September 19, 2007
Hardships Still Common in Former Soviet Nations
Many citizens say aspects of life are worse now than under the Soviet
by Patricia Guadalupe
GALLUP NEWS SERVICE
WASHINGTON, D.C. -- When the Soviet Union collapsed in 1991,
residents of the emerging countries likely hoped that independence
would bring greater economic prosperity and personal well-being.
However, when the Gallup World Poll interviewed citizens of 14 former
Soviet Republics throughout 2006, respondents often reported being
worse off now than they were under the USSR.

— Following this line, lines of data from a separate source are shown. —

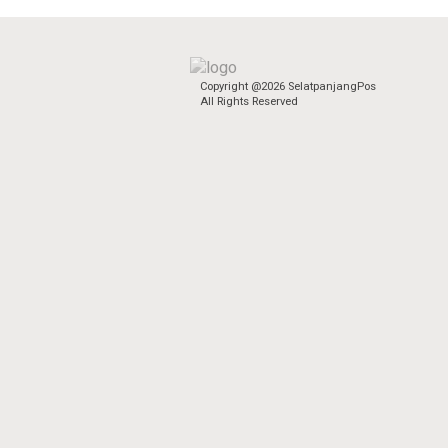
Copyright @2026 SelatpanjangPos
All Rights Reserved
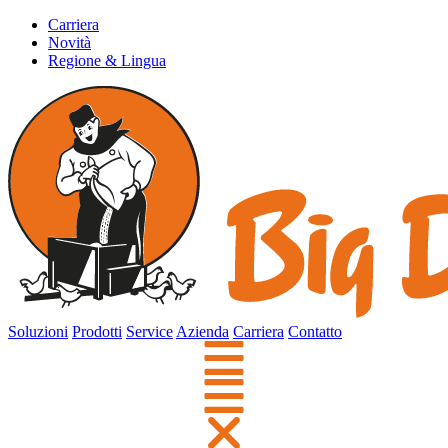
Carriera
Novità
Regione & Lingua
Soluzioni
Prodotti
Service
Azienda
Carriera
Contatto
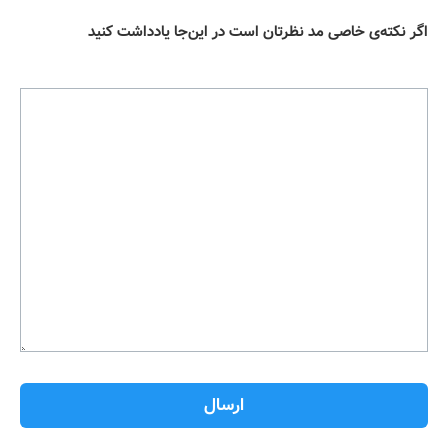
اگر نکته‌ی خاصی مد نظرتان است در این‌جا یادداشت کنید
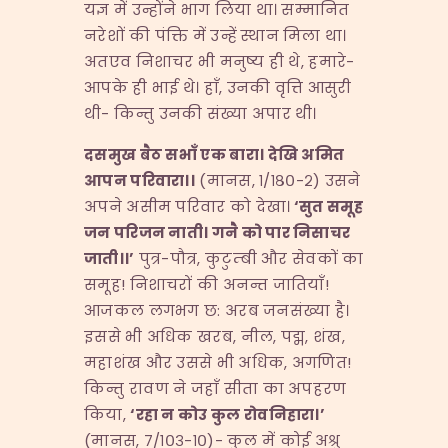
यज्ञ में उन्होंने भाग लिया था। सम्मानित
नरेशों की पंक्ति में उन्हें स्थान मिला था।
अतएव निशाचर भी मनुष्य ही थे, हमारे-
आपके ही भाई थे। हाँ, उनकी वृत्ति आसुरी
थी- किन्तु उनकी संख्या अपार थी।
दसमुख
बैठ
सभाँ
एक
बारा।
देखि
अमित
आपन
परिवारा।।
(मानस, १/१८०-२) उसने
अपने असीम परिवार को देखा।
‘
सुत
समूह
जन
परिजन
नाती।
गनै
को
पार
निसाचर
जाती।।
’
पुत्र-पौत्र, कुटुम्बी और सेवकों का
समूह! निशाचरों की अनन्त जातियाँ!
आजकल लगभग छ: अरब जनसंख्या है।
इससे भी अधिक खरब, नील, पद्म, शंख,
महाशंख और उससे भी अधिक, अगणित!
किन्तु रावण ने जहाँ सीता का अपहरण
किया,
‘
रहा
न
कोउ
कुल
रोवनिहारा।
’
(मानस, ७/१०३-१०)- कुल में कोई अश्रु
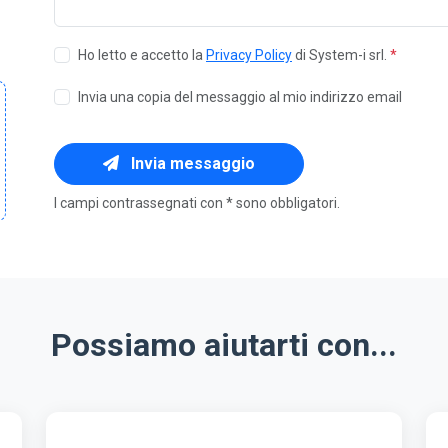
Ho letto e accetto la
Privacy Policy
di System-i srl.
*
Invia una copia del messaggio al mio indirizzo email
Invia messaggio
I campi contrassegnati con * sono obbligatori.
Possiamo aiutarti con...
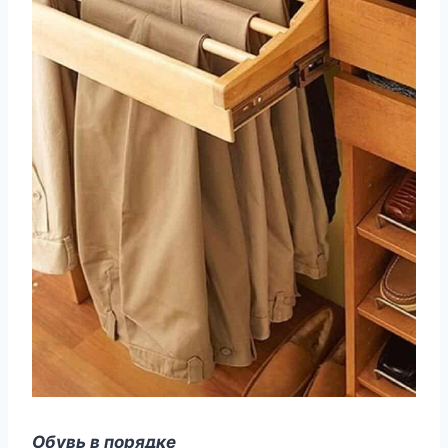
Обувь в порядке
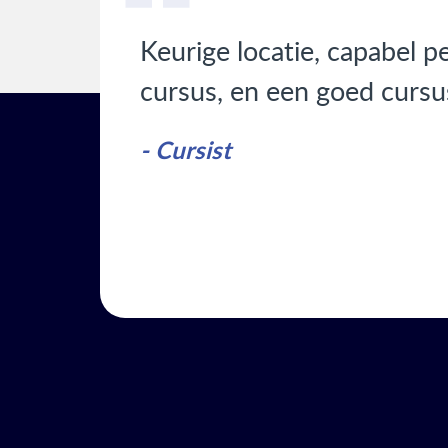
Keurige locatie, capabel p
cursus, en een goed curs
- Cursist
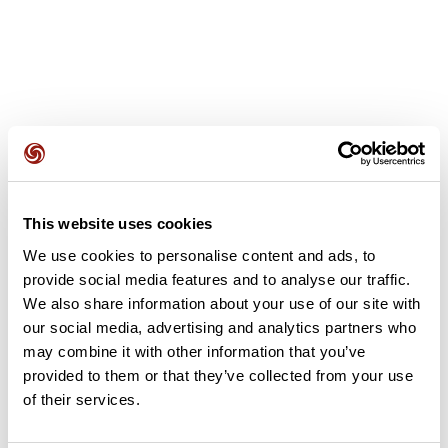
Avis des utilisateurs
This website uses cookies
Soyez le premier à ajouter un avis !
We use cookies to personalise content and ads, to
provide social media features and to analyse our traffic.
We also share information about your use of our site with
Ajouter un avis
our social media, advertising and analytics partners who
may combine it with other information that you’ve
provided to them or that they’ve collected from your use
of their services.
Résumé
Découvrez ce parcours de VTT de 33,8 km à proximité de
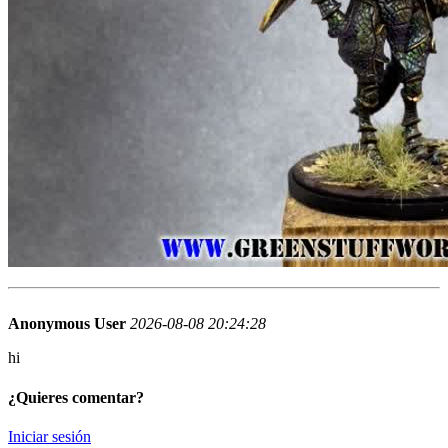
Anonymous User
2026-08-08 20:24:28
hi
¿Quieres comentar?
Iniciar sesión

In the transition from communism to capitalism, one might expect to
see a trade-off between affordability and quality, especially for
aspects of life that were previously subsidized or free. But while
59% of respondents across the countries surveyed say they face a
higher cost of living now than they did under the Soviet system, they
commonly report deterioration rather than improvement in key
indicators of well-being, including housing, healthcare, and
In the case of the once heavily subsidized housing system of the
former Soviet states, it is not surprising that 61% of respondents in
these countries say housing is now less affordable. But when asked to
rate the quality of housing now versus in the Soviet Union days, 42%
say it is worse now than it was then. Twenty-eight percent of those
living in the former Soviet republics say the quality of housing has
improved and 20% say it remains the same. Residents of Lithuania
(64%), Georgia (60%), Tajikistan (54%), Russia (50%), and Armenia
(50%) are most likely to say the quality of housing has deteriorated.

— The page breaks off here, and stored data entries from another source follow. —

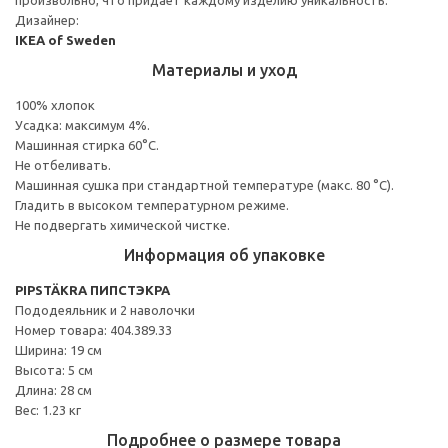
Дизайнер:
IKEA of Sweden
Материалы и уход
100% хлопок
Усадка: максимум 4%.
Машинная стирка 60°С.
Не отбеливать.
Машинная сушка при стандартной температуре (макс. 80 °C).
Гладить в высоком температурном режиме.
Не подвергать химической чистке.
Информация об упаковке
PIPSTÄKRA ПИПСТЭКРА
Пододеяльник и 2 наволочки
Номер товара: 404.389.33
Ширина: 19 см
Высота: 5 см
Длина: 28 см
Вес: 1.23 кг
Подробнее о размере товара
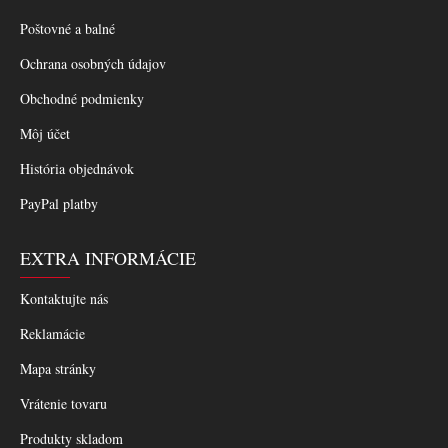
Poštovné a balné
Ochrana osobných údajov
Obchodné podmienky
Môj účet
História objednávok
PayPal platby
EXTRA INFORMÁCIE
Kontaktujte nás
Reklamácie
Mapa stránky
Vrátenie tovaru
Produkty skladom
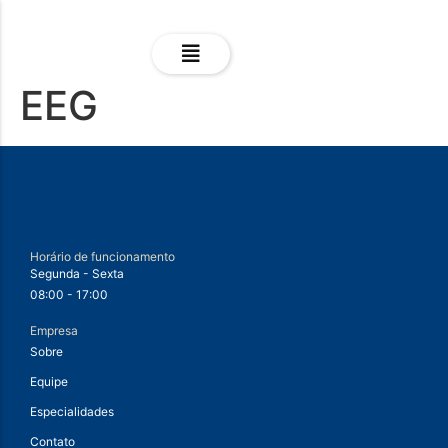
EEG
Horário de funcionamento
Segunda - Sexta
08:00 - 17:00
Empresa
Sobre
Equipe
Especialidades
Contato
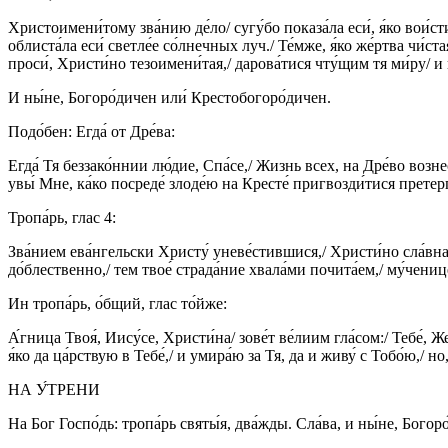
Христоимени́тому зва́нию де́ло/ сугу́бо показа́ла еси́, я́ко вои́с
облиста́ла еси́ светле́е со́лнечных луч./ Те́мже, я́ко же́ртва чи́
проси́, Христи́но тезоимени́тая,/ дарова́тися чту́щим тя ми́ру/ и 
И ны́не, Богоро́дичен или́ Крестобогоро́дичен.
Подо́бен: Егда́ от Дре́ва:
Егда́ Тя беззако́ннии лю́дие, Спа́се,/ Жизнь всех, на Дре́во возне
увы́ Мне, ка́ко посреде́ злоде́ю на Кресте́ пригвозди́тися претерп
Тропа́рь, глас 4:
Зва́нием ева́нгельски Христу́ уневе́стившися,/ Христи́но сла́вная,/
до́блественно,/ тем твое́ страда́ние хвала́ми почита́ем,/ му́чениц
Ин тропа́рь, о́бщий, глас то́йже:
А́гница Твоя́, Иису́се, Христи́на/ зове́т ве́лиим гла́сом:/ Тебе́, 
я́ко да ца́рствую в Тебе́,/ и умира́ю за Тя, да и живу́ с Тобо́ю,/ 
НА У́ТРЕНИ
На Бог Госпо́дь: тропа́рь святы́я, два́жды. Сла́ва, и ны́не, Богор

In no nation is there a majority that says the quality of housing has
improved, though residents of Belarus and Estonia are the most likely
to say so, at 49% and 47%, respectively.
A similar pattern emerges when examining ratings of healthcare and
education. More than half of respondents (55%) say healthcare, which
was provided free by state health institutions in the Soviet era, is
now less affordable. When respondents were asked instead about the
current quality of healthcare versus the quality of care available
under the Soviet Union, they were more divided. Thirty-four percent
of people across all nations surveyed say the quality of healthcare
is better, 38% say it is worse, and 19% say it is the same.

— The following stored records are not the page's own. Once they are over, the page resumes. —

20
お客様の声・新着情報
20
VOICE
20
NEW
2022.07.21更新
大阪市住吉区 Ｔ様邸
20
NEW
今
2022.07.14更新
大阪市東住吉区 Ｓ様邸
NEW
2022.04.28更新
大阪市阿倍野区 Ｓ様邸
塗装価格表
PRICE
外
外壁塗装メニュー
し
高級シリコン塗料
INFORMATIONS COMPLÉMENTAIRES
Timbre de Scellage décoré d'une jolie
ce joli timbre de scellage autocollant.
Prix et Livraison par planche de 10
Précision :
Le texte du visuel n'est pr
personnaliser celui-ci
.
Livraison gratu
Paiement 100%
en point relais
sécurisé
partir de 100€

Uzbekistanis (49%), Armenians (48%) and Belarusians (47%) are the
most likely to say the quality of healthcare is better today, while
those in Kyrgyzstan (60%) and Tajikistan (55%) are the most likely to
say it is worse.
Similarly, about half of respondents (49%) tell Gallup that
education, which was free, universal, and multilingual under the
Soviet Union, is currently less affordable. When asked to rate the
quality of education available to them, respondents are again
divided, with 36% saying it is better, 27% saying it is worse, and
23% saying it is the same. People in Lithuania (61%) and Uzbekistan
(50%) are the most likely to report improvement in the quality of
education, while those in Azerbaijan (43%) and Tajikistan (41%) are
most likely to report deterioration.